Катер с «Акаги» пришвартовался к борту флагмана Дай-Ниппон Тэйкоку Кайгун, и по трапу медленно, с видимым усилием, но с непроницаемым лицом и, всяко уж, без кряхтения, старческих охов и одышки поднялся Нагумо Тюити, в парадной форме и при орденах.
«Совсем старика артрит замучил», — сочувственно вздохнул про себя тайса Яно Хидэо и, сделав шаг вперед, вежливо поклонился ступившему на палубу его корабля тюдзё.
— Конищи-ва, сёкан. Тайсё[56]с нетерпением ожидает вас с докладом в своей каюте. Если вам будет угодно, я сопровожу вас к нему.
— Вы окажете мне этим великую честь, Хидэо-сан, — командующий «Кидо бутай» вежливо кивнул в ответ капитану флагманского линкора.

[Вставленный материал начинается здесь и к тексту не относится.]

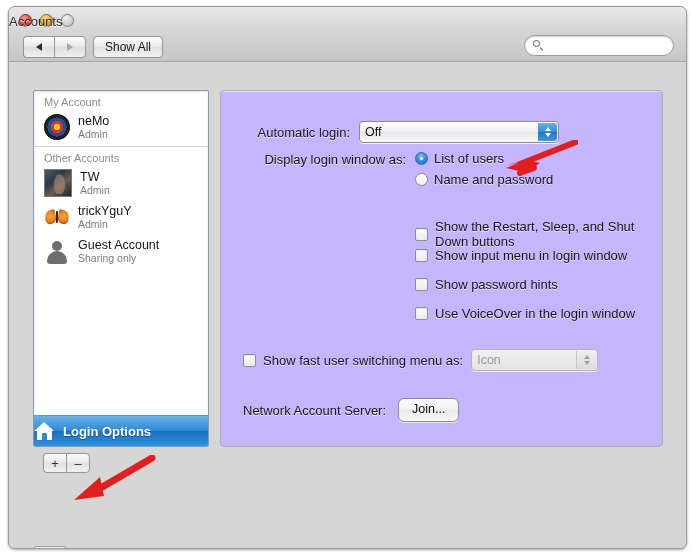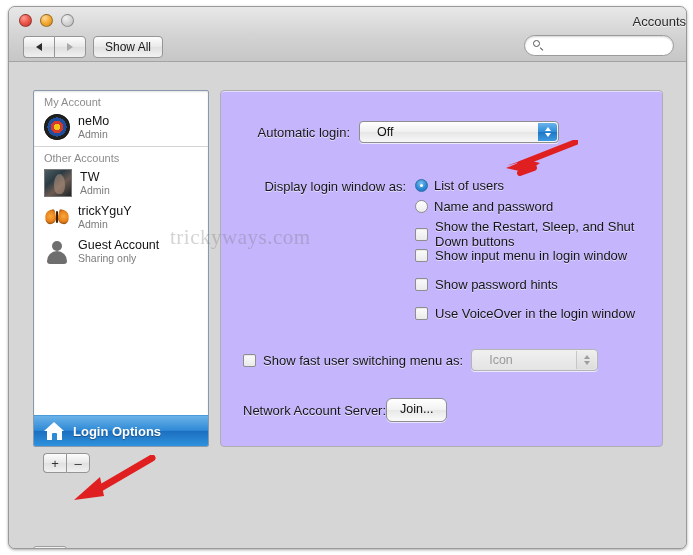--- a/index.html
+++ b/index.html
@@ -64,21 +64,21 @@
     background: radial-gradient(circle at 35% 28%, #ffd89a 0%, #f5ae38 45%, #cd8318 100%);
   }
   .light.zoom {
     background: radial-gradient(circle at 35% 28%, #f2f2f2 0%, #d8d8d8 45%, #b9b9b9 100%);
   }
   .win-title {
     position: absolute;
     left: 0;
     right: 0;
     top: 7px;
-    text-align: right;
+    text-align: left;
     font-size: 13px;
     color: #2a2a2a;
     text-shadow: 0 1px 0 rgba(255,255,255,0.75);
   }
 
   
   .navgroup {
     position: absolute;
     left: 14px;
     top: 29px;
@@ -294,21 +294,20 @@
   .loginopts {
     position: absolute;
     left: 0;
     bottom: 0;
     width: 100%;
     height: 31px;
     background: linear-gradient(to bottom, #6ab2e8 0%, #2f8ad6 48%, #1c6fc0 50%, #2f92dd 100%);
     border-top: 1px solid #4b9ad8;
     display: flex;
     align-items: center;
-    padding-left: 10px;
     box-sizing: border-box;
   }
   .house {
     width: 21px; height: 20px;
     position: relative;
     flex: none;
     margin-right: 8px;
   }
   .house .roof {
     position: absolute;
@@ -386,21 +385,21 @@
 
   
   .popup {
     height: 22px;
     border-radius: 4px;
     border: 1px solid #8e8e8e;
     background: linear-gradient(to bottom, #ffffff 0%, #f0f0f0 48%, #e6e6e6 50%, #f7f7f7 100%);
     position: relative;
     display: flex;
     align-items: center;
-    padding-left: 17px;
+    padding-left: 5px;
     box-sizing: border-box;
     font-size: 12.5px;
     color: #111;
     box-shadow: 0 1px 0 rgba(255,255,255,0.7);
   }
   .popup .arrows {
     position: absolute;
     right: 1px;
     top: 1px;
     bottom: 1px;
@@ -639,21 +638,21 @@
           <span class="flabel" style="width:107px; text-align:right; margin-right:9px;">Automatic login:</span>
           <span class="popup" style="width:200px;">
             <span>Off</span>
             <span class="arrows">
                 <i class="up"></i>
                 <i class="dn"></i>
               </span>
           </span>
         </div>
 
-        <div class="row" style="left:22px; top:60px; align-items:flex-start;margin-top:27px;">
+        <div class="row" style="left:22px; top:60px; align-items:flex-start;">
           <span class="flabel" style="width:163px; text-align:right; margin-right:9px; padding-top:1px;">Display login window as:</span>
           <span style="display:block;">
             <span class="radio" style="display:flex;">
               <span class="rdo on"></span>
               <span class="rlabel">List of users</span>
             </span>
             <span class="radio" style="display:flex; margin-bottom:0;">
               <span class="rdo"></span>
               <span class="rlabel">Name and password</span>
             </span>
@@ -685,35 +684,34 @@
           <span class="popup disabled" style="width:127px;">
             <span>Icon</span>
             <span class="arrows">
                 <i class="up"></i>
                 <i class="dn"></i>
               </span>
           </span>
         </div>
 
         <div class="row" style="left:22px; top:307px;">
-          <span class="flabel" style="">Network Account Server:</span>
+          <span class="flabel" style="margin-right:12px;">Network Account Server:</span>
           <span class="pbtn">Join...</span>
         </div>
       </div>
 
       <div class="lockarea">
         <span class="padlock">
           
         </span>
 
       </div>
 
     </div>
 
-    <div class="watermark">trickyways.com</div>
   </div>
 
   <svg class="arrow arrow-login" width="78" height="36" viewBox="0 0 78 36">
     <path d="M76 2 L28 20 L40 23 L30 30 L22 25 L24 21 L6 26 Z" fill="#e02020"></path>
     <path d="M76 2 L20 24 L34 28 L20 33" fill="none" stroke="#e02020" stroke-width="6" stroke-linejoin="round" stroke-linecap="round"></path>
     <path d="M6 28 L30 18 L28 33 Z" fill="#e02020"></path>
   </svg>
 
   <svg class="arrow arrow-lock" width="92" height="48" viewBox="0 0 92 48">
     <path d="M86 3 L26 38" fill="none" stroke="#e02020" stroke-width="7" stroke-linecap="round"></path>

Оба японских офицера направились в адмиральский салон «Нагато», по пути обменявшись ничего не значащими фразами. Конечно, Яно просто умирал от желания узнать подробности налета на Перл-Харбор, однако выспрашивать их, да еще до официального доклада командующему, счел невозможным. Впрочем, он рассчитывал разузнать все чуть позже у Хасегава[57]— ну или у командира любого другого авианосца. Единственное, что несколько настораживало тайса, это отчего Ямамото решил принять победителя американского флота у себя в салоне, наедине, а не на мостике, чтобы поздравить от имени всех офицеров флота. Просто недоволен начавшейся войной? Что ж, его неприязнь к военному противостоянию с США общеизвестна, но это не повод вести себя столь недопустимо. Получил дурные известия и хочет обсудить их с Нагумо? Такое возможно, но Тюити-сан, сёкан хотя старый и опытный, но не единственный, чьё мнение должно волновать командующего. Или же Нагумо умудрился вызвать чем-то недовольство Ямамото? Тайса не мог даже предположить, что могло бы послужить этому причиной.